We follow the father as he tries, unsuccessfully, to find someone to take Leo and look after him. We see him pack a case for his son and (like Paddington Bear) pin an envelope to his coat with all his money and a note asking the finder to look after Leo. But no one is willing to approach the lost boy in a man’s body. We see the father take his son to the ocean and help him out of his clothes.

I want you to go in the water you’ll feel good it’s peaceful in the water you’ll feel the tide pulling you all that blue so big it’s all so big you’ll feel safe Leo out there in something so big it covers the earth just floating you know how to float don’t be scared put your trunks on don’t stand there naked like that you look so Leo you look so please Leo go in the water let the water take you please Leo
the son starts to whimper covering himself with his hands
Put your clothes on put your clothes back on we’ll go home it’s too cold today I’m sorry Leo
the father picks up his sons clothes and starts to dress him
I’m sorry

Keene writes the plays with almost no punctuation and with no character names. This makes it a much more challenging read and some of the dialogue scenes are quite hard to grasp until you work out which character is speaking.
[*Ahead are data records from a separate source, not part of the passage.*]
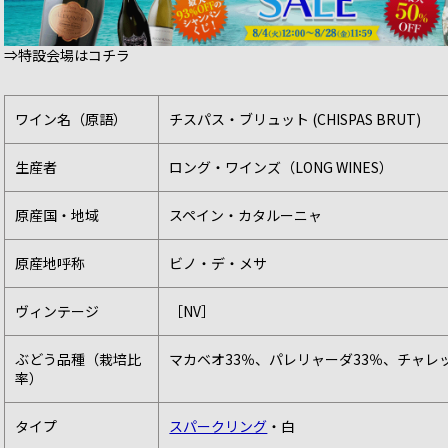
⇒特設会場はコチラ
ワイン名（原語）
チスパス・ブリュット (CHISPAS BRUT)
生産者
ロング・ワインズ（LONG WINES）
原産国・地域
スペイン・カタルーニャ
原産地呼称
ビノ・デ・メサ
ヴィンテージ
［NV］
ぶどう品種（栽培比
マカベオ33％、パレリャーダ33％、チャレッ
率）
タイプ
スパークリング
・白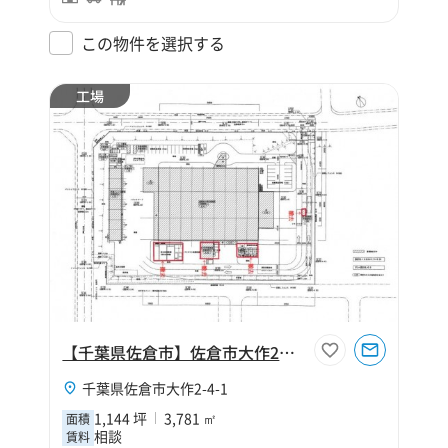
この物件を選択する
工場
【千葉県佐倉市】佐倉市大作2丁目1144坪工場
千葉県佐倉市大作2-4-1
1,144 坪
3,781 ㎡
面積
相談
賃料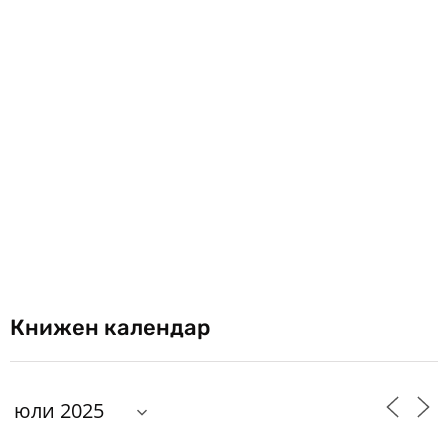
Книжен календар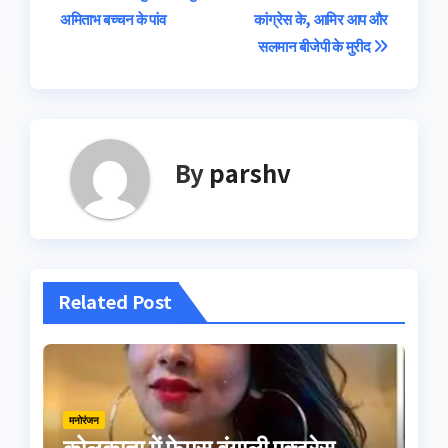
अमिताभ बच्‍चन के पांव
कांग्रेस के, आमिर आप और
navigation
सलमान बीजेपी के मुरीद
By
parshv
Related Post
मनोरंजन
कोलकाता में फेमस बंगाली एक्ट्रेस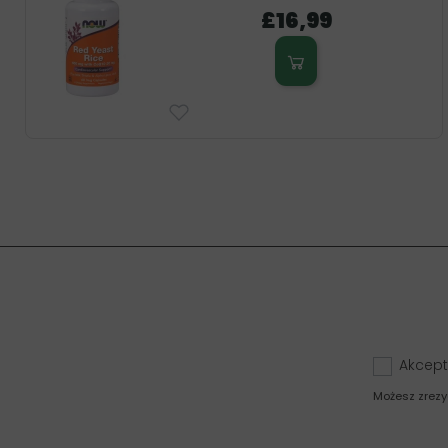
£16,99
Akcept
Możesz zrezy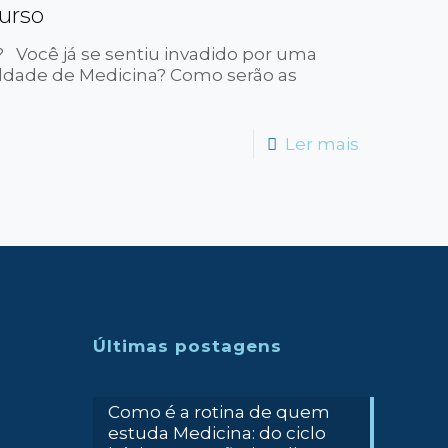
curso
 Você já se sentiu invadido por uma
ldade de Medicina? Como serão as
-
Ler mais
Medicina:
conheça
tudo
sobre
o
curso
Últimas postagens
Como é a rotina de quem
estuda Medicina: do ciclo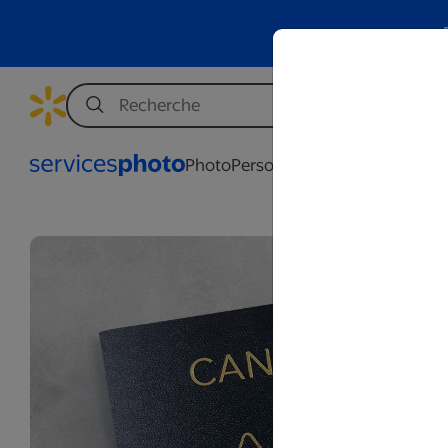
Photo
Personnalisation
Affaires
Mar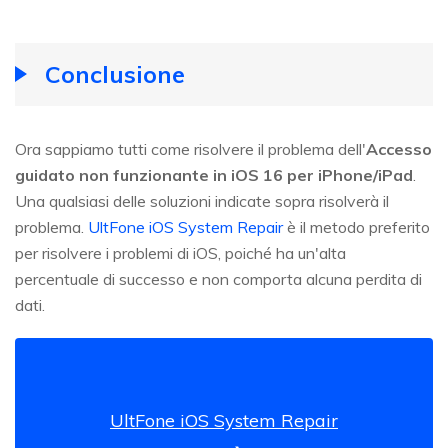
Conclusione
Ora sappiamo tutti come risolvere il problema dell'
Accesso
guidato non funzionante in iOS 16 per iPhone/iPad
.
Una qualsiasi delle soluzioni indicate sopra risolverà il
problema.
UltFone iOS System Repair
è il metodo preferito
per risolvere i problemi di iOS, poiché ha un'alta
percentuale di successo e non comporta alcuna perdita di
dati.
UltFone iOS System Repair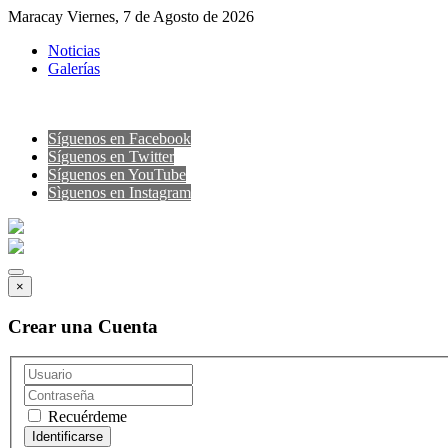
Maracay Viernes, 7 de Agosto de 2026
Noticias
Galerías
Síguenos en Facebook
Síguenos en Twitter
Síguenos en YouTube
Sìguenos en Instagram
×
Crear una Cuenta
Recuérdeme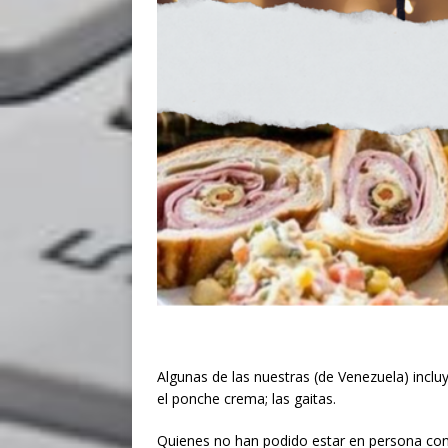
Algunas de las nuestras (de Venezuela) incluy
el ponche crema; las gaitas.
Quienes no han podido estar en persona con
But the sparse beauty of the language and the emotional connection with characters and situations makes this extraordinarily beautiful reading.

In the second play in the collection, A Glass of Twilight, a travelling salesman and another man meet and hook up in a bar. The salesman wants love and companionship but compromises by paying for sex.

– I know about plays I’m not stupid everyone knows what the end is going to be when it happens they go home everyone goes home even the actors I knew an actor once at least he said he was an actor he was the loneliest man I ever knew
pause
-Until now
pause
– Until now

The next play, Neither Lost Nor Found, is about a mother reunited with her daughter who has been fostered out for nine years. There’s the push-pull of connection, regret, guilt and longing and, off stage and almost out of our thoughts, are the foster parents, who’ve been left bereft without the child they’ve loved for all this time. The love and hope we see blossoming on stage comes at a cost for someone else, someone we never see but who haunts the play.

Today I only had time to read the first three plays in this collection. I hope to read the next five tomorrow.